Lesbonormativité et dissolution des codes
On en vient donc à s’interroger sur les intentions de la série québécoise à promouvoir la lesbienne insipide — et forcément blanche: la seule noire, à qui l'on diagnostique un cancer du sein, disparaît après l'épisode 3 pour ne revenir qu'à l’enterrement du chat, à la toute fin. Féminin/Féminin est un bon exemple de la rencontre de deux logiques convergentes, caractéristiques de la fraction lesbienne et gay assimilationniste de la communauté LGBT actuelle.
La première est politique et culturelle. Elle relève de la lesbonormativité, c’est-à-dire de ce moment où la revendication des droits tels que le mariage, l’adoption ou la procréation lesbienne se fait et doit se faire au détriment de l’affirmation identitaire ou culturelle lesbienne. Grâce à la valorisation de la lesbienne féminine, propre, prête à s’intégrer, par le biais d’une politique de la non différence. En oubliant les autres: les butchs, les lesbiennes défavorisées, racialisées, les trans, les queer et autres freaks.
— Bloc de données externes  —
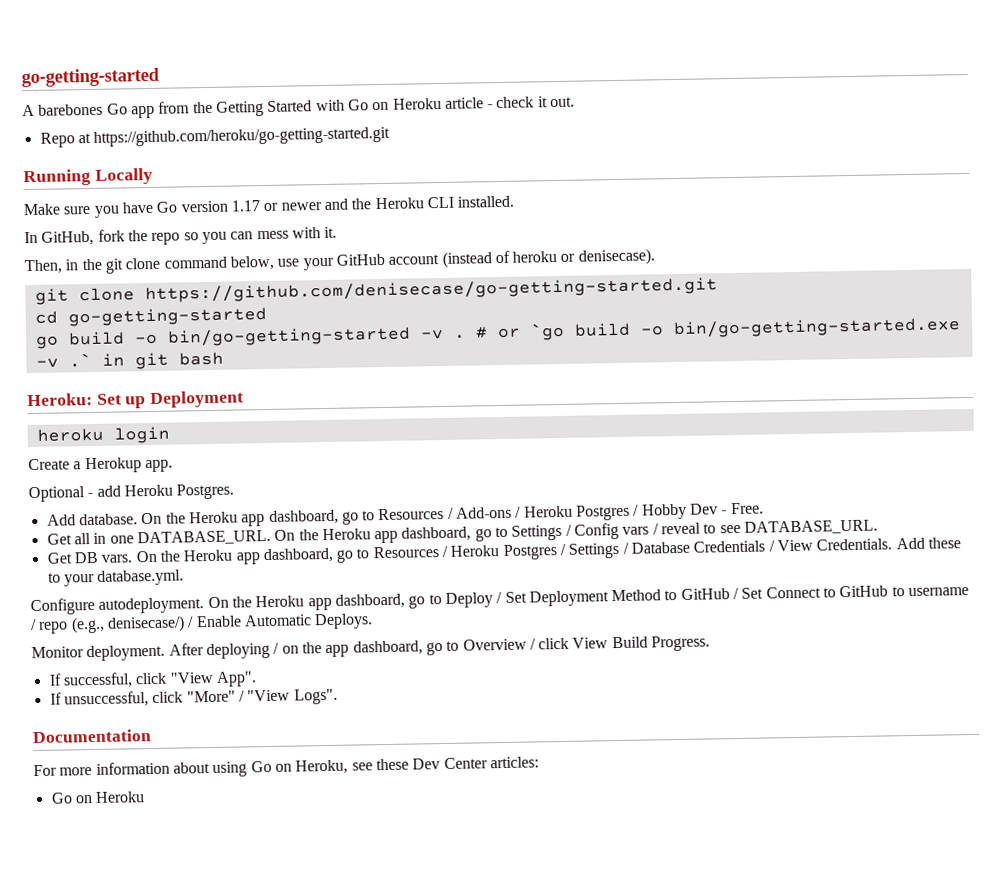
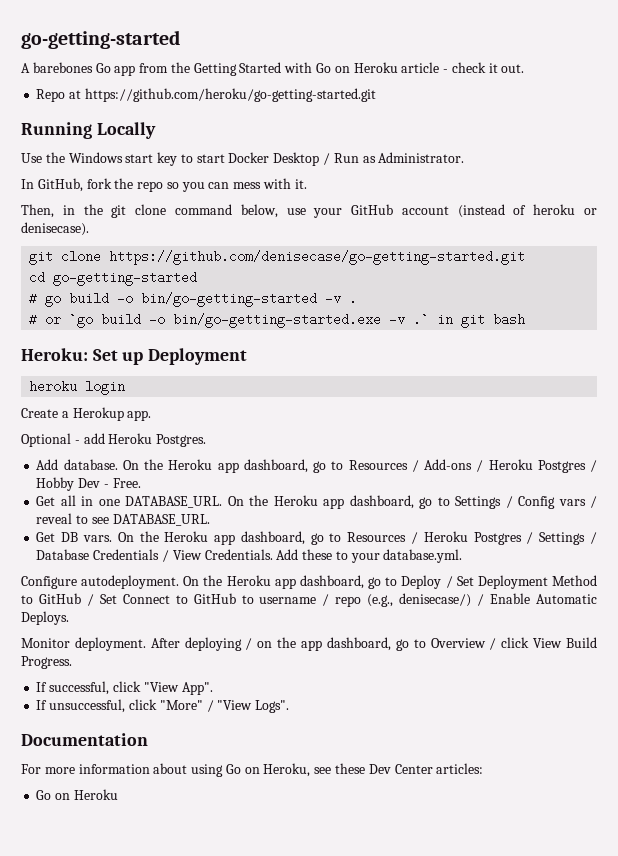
[23,195,515,218] Make sure you have Go version 1.17 or newer and the Heroku CLI installed. -> [21,152,465,166] Use the Windows start key to start Docker Desktop / Run as Administrator.
(267, 316) none -> [29,292,38,305] #
(466, 336) none -> (358, 298) //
La seconde est économique: pour capturer le marché lesbien, il faut faire du kitsch industriel, comme disait le philosophe de la communication et spécialiste du kitsch Abraham Moles. Ebarber soigneusement la lesbienne de toutes ses aspérités pour une vente en série. Dans Féminin/Féminin, on assiste à la dissolution de ses codes sociaux, sexuels, corporels, vestimentaires, de son univers de références et de sa culture politique, y compris féministe. Au point que la lesbienne LSTW ne resssemble plus à rien. Elle est construite uniquement par défaut: rature de ses identifications masculines et butchophobie, car parce que les lesbiennes sont des femmes comme les autres et certainement pas des dissidentes du genre. Même le générique, qui montre des lesbiennes ultra-féminines en goguette nous ferait regretter The Killing of Sister George, de Robert Aldrich (1968), qui montre la culture de bar lesbienne avec de vraies butchs.
En outre, la propension de Chloé Robichaud à cultiver le non-dit ou le mystère sur l’orientation sexuelle de ses héroïnes ajoute à cet évidement progressif de la lesbienne. On en avait eu un avant-goût dans Sarah préfère la course, son long métrage atone et tautologique, réalisé en 2013 et présenté à Cannes dans la sélection Un Certain Regard. Sarah préfère la course parce que Chloé Robichaud n’arrive pas à lui faire dire qu’elle préfère les filles. Quant à nous, on préférera (re)voir The L Word, Orange is the New Black ou encore Unité 9, de Danielle Trottier, diffusé sur ICI Radio-Canada Télé.
Alors don’t spread le virus LSTW si vous ne voulez pas désespérer la lesbienne et contribuer à l’extinction de sa culture sponsorisée par la Banque Laurentienne, les pizzas FF et Weight Watchers.